SUPPLIED PASSAGE:
This week the lecture and then seminar were focusing on E. Burke and I. Kant (really, I cannot think about Kant without singing Bruces' Philosophers Song in my head, so: here it is!)

The two texts we have been reading are E. Burke's "Pain and pleasure" in A philosophical enquiry into the origin of our ideas of the sublime and beautiful, and I. Kant's Observations on the Feeling of the Beautiful and Sublime. I am sure you are aware that I am not using a codified Harvard notation for the texts, and I am ok with this because this is my blog. There will be a post designated to bibliography and referencing, and that will be it.

Back to the Sublime!


We have also been asked to watch two videos which I add here:

and:

Again, the questions were: what makes a work of art? and how does aesthetic judgement work? Does art provide us with an answer to what it means being human? Both pieces (which I wasn't aware of) are mainly experiences to be felt (and then reflected upon). There is a physicality in them. If we think about the concept of the Sublime, which is how we encounter Nature, and experience pleasure (and pain) and try to make sense of all the existential questions of why are we here, and how small are we when compared to the Cosmos, and where we touch fear we are then reminded of our place, and time. Of why we are here. Kant asks us to consider our sense of self-consciousness by being both determinative as Plato and reflective. What does this (self) reflective process do in us? Does it provoke anything?



rƏflƏction

I am left wondering if this Sublime is a concept only close to us of the West since existentially populations for the East and South of the world tend to see life differently. Do they have a pictorial representation of the Sublime which differs from ours?

And then: if I place a distance (whether that being time or space) between me and something happening, or observing, or even a powerful work of art, can I be more objective? or detached? I am left questioning if I am thinking, albeit subconsciously, to all of this when I am making stuff, or when I am creating? How was the process when I did CONSERVATION? And what about LEGACY? and BEFORE NOTHING? I am thinking about the space, as used in curating Tracey Emin's My Bed or Marina Abramovitch in her The Artist is Present and when she decides to remove the table: is she creating a different kind of distance by removing something? Is that natural distance between two people observing each other?


I am glad I have discovered R Smithson and his Spiral Jetty. I could not understand "the piece" at the very beginning but then it all made sense: the concept of space, time, submerging, the work which is not just the work but the planning and processing, and making, and videoing, and editing the video; his death and his relationship with art and nature. And his connection with Rothko who still is one of my favourites. I am glad because even if I found Burke and Kant (more than anything) boring to read, they allowed me to explore and understand Rothko more and to see the philosophical workings behind his pieces. All of which I am extremely pleased!


***

I had two very interesting tutorials: one with HT in which we discussed more in-depth my potential progression and also by checking in on how I am doing; the other one was with VC which delivered the lecture: I discussed also with her my idea of the progression, my plans for the future and of course I have been given more things to think about in terms of artists, concepts, ideas...


I think I start to feel I might have a place I belong to.

LISTED RECORDS:
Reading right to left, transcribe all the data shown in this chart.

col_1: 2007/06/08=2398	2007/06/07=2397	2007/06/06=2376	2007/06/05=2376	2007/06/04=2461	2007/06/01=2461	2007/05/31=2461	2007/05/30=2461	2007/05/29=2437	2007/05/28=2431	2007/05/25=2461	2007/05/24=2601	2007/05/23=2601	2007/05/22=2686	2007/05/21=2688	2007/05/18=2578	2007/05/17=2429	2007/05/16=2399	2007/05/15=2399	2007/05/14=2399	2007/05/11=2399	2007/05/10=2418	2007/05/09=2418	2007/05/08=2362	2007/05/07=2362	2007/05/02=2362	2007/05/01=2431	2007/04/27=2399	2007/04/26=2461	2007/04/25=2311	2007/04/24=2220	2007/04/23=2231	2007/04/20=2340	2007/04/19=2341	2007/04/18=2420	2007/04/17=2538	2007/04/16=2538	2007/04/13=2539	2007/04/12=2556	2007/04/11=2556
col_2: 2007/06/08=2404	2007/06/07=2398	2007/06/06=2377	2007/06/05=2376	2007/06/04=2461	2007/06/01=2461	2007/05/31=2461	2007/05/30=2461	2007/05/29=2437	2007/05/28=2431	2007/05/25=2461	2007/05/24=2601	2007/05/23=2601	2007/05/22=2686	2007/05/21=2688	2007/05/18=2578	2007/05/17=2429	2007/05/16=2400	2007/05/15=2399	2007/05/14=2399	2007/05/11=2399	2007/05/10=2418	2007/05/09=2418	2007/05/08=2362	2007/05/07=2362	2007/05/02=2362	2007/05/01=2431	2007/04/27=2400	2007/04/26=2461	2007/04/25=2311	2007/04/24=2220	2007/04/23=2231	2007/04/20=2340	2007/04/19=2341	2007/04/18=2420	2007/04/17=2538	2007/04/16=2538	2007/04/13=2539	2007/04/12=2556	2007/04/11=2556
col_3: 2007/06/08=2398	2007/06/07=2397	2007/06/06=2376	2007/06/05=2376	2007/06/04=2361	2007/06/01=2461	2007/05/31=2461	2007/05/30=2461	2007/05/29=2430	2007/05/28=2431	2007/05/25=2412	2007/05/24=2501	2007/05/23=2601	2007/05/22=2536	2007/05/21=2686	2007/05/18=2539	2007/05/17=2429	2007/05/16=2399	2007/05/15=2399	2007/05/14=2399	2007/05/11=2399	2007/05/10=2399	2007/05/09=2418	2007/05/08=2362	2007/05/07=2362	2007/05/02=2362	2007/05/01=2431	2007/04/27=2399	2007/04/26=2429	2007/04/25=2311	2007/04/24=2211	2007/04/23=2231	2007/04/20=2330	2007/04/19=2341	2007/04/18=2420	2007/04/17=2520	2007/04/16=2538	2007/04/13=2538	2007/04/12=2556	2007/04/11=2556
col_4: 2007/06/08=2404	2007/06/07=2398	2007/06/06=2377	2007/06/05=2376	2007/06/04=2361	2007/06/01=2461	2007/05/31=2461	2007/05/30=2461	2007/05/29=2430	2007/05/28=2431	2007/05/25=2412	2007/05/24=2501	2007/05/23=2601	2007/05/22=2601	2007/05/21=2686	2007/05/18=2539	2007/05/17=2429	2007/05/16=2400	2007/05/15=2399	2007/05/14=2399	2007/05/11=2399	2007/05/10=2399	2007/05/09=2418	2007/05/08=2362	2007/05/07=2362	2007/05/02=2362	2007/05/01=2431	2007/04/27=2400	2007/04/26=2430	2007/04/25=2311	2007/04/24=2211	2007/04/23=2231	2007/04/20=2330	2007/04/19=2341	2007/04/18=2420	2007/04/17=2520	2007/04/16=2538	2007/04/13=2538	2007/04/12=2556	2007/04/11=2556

PROBLEMS TO WORK ON:
- 1) Answer these questions from the blog post on the Sublime, one line each:
(a) Which two texts were read this week?
(b) Which artist and which work does the writer say they are glad to have discovered?
(c) With whom were the two tutorials held?
- 2) Copy out word for word the stretch of the blog post on the Sublime from "Back to the" through "it provoke anything?".

RESPONSES:
- 1)
(a) E. Burke's "Pain and pleasure" in A philosophical enquiry into the origin of our ideas of the sublime and beautiful, and I. Kant's Observations on the Feeling of the Beautiful and Sublime.
(b) R Smithson and his Spiral Jetty.
(c) HT and VC.

- 2)
Back to the Sublime!


We have also been asked to watch two videos which I add here:

and:

Again, the questions were: what makes a work of art? and how does aesthetic judgement work? Does art provide us with an answer to what it means being human? Both pieces (which I wasn't aware of) are mainly experiences to be felt (and then reflected upon). There is a physicality in them. If we think about the concept of the Sublime, which is how we encounter Nature, and experience pleasure (and pain) and try to make sense of all the existential questions of why are we here, and how small are we when compared to the Cosmos, and where we touch fear we are then reminded of our place, and time. Of why we are here. Kant asks us to consider our sense of self-consciousness by being both determinative as Plato and reflective. What does this (self) reflective process do in us? Does it provoke anything?